Tailoring tycoon stitched together major art collection
Modern art was tailor-made for Tyneside couple. Tony Henderson reports
As the head of a Tyneside tailoring “empire”, Lionel Jacobson was also a leading collector of modern artworks.
He was the chairman, managing director and president of Jackson the Tailors, based in Newcastle. The business merged with tailors Burtons in 1953 and Mr Jacobson became chairman.
Together with wife Ruth, he built up a collection of contemporary British art which included works by leading artists David Bomberg, L.S. Lowry – who he met at the Stone Gallery in Newcastle – and Henry Moore.
Much of the collection was sold at Newcastle auctioneers Anderson & Garland in 2008 in a major sale of around 300 lots, with part of the proceeds going to charity.
Now paintings by Bomberg and artist Reuven Rubin, both works which were favourites of Ruth Jacobson, will feature in the Anderson & Garland Modern Art and Design sale on January 27.
Bomberg’s painting titled St Ives Cornwall is estimated at £50,000–£80,000 and Rubin’s View of Galilee at £30,000–£50,000.
A further highlight of the sale is Clay Pans by Emily Kam Kngwarreye, one of the most important figures in contemporary Aboriginal art. It is rated at £40,000–£60,000.
Viewing of all works in the sale will take place at Anderson & Garland’s Westerhope showroom on January 23 and January 26.
A&G director Julian Thomson said: “This is a rare chance for collectors, scholars and the wider public in the region to view works of international significance locally.
“For many visitors, this will be a once in a lifetime chance to see paintings by Bomberg, Rubin and Kngwarreye without having to travel to London or overseas. It is a reminder that Newcastle can and should be part of the global art conversation.”
Lionel Jacobson died in 1978 and Ruth in 2009. Born in Newcastle in 1905, Lionel Jacobson attended the city’s Royal Grammar School and later read law at Oxford. After a brief spell practising law in London, he joined his father’s tailoring firm at 23.
Ruth was a life member and fundraiser of the Friends of the Laing Art Gallery in Newcastle.
Keen on local and especially smaller charities, she and her husband set up a trust fund. But their main endowment was the Ruth and Lionel Jacobson chair of clinical pharmacology at Newcastle University Medical School.
She was chairman of the fundraising committee of the Northumberland Association of Youth Clubs, a governor of Rutherford Comprehensive School, and a member of the development trust committee of Newcastle Church High School.
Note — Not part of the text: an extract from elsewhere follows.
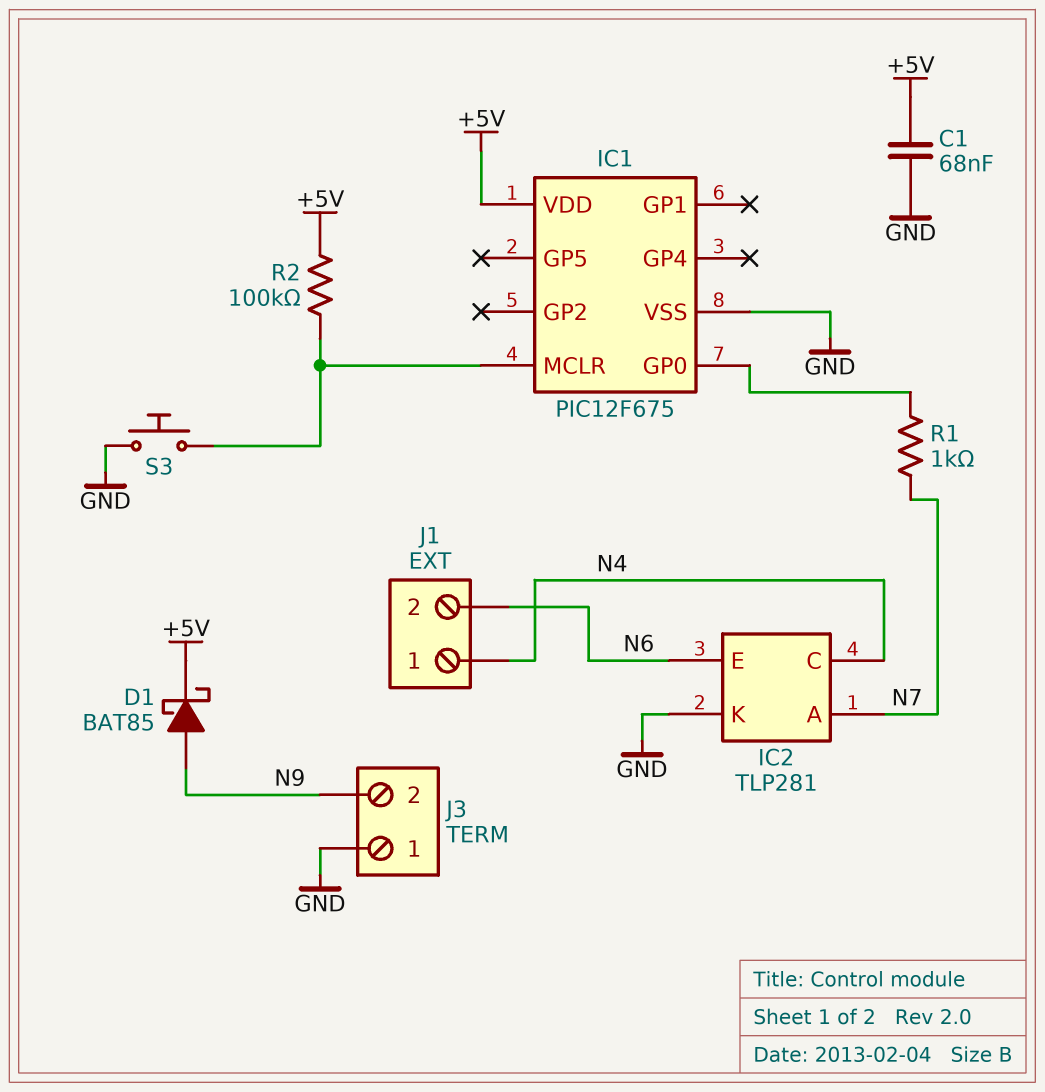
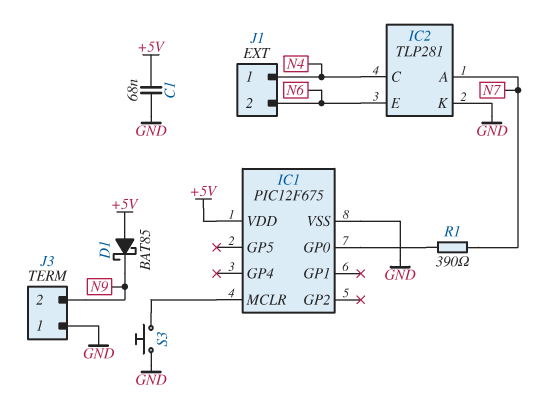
D1: schottky BAT85 (A N9, K +5V) -> schottky BAT85 (A +5V, K N9)
R1: 1k (IC1/GP0, N7) -> 390 (IC1/GP0, N7)
R2: 100k (+5V, IC1/MCLR) -> none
She was also active in the Newcastle Ladies’ Cancer Committee and was the first female board director of Metro Radio.
Lionel Jacobson was also a major benefactor of Newcastle University’s Shefton Museum of Greek Art and Archaeology and played a part in a remarkable story in 2004 involving a 2,500-year-old terracotta lion’s head.
The two halves of the head spent centuries apart. Lionel Jacobson bought the right half of the head at a Christie’s auction and loaned it to the university’s museum in the 1970s.
The university’s Professor Brian Shefton traced the second half to a Swiss collector who bequeathed it to the museum, making the head complete.
Prof Shefton said at the time: “I had been immensely pleased to get our half of the lion’s head, and I thought that there was absolutely no chance of the other half ever being found.”
The head once formed the upper portion of a waterspout from the guttering of a shrine or temple built by Greek colonists living in southern Italy in the 5th century BC.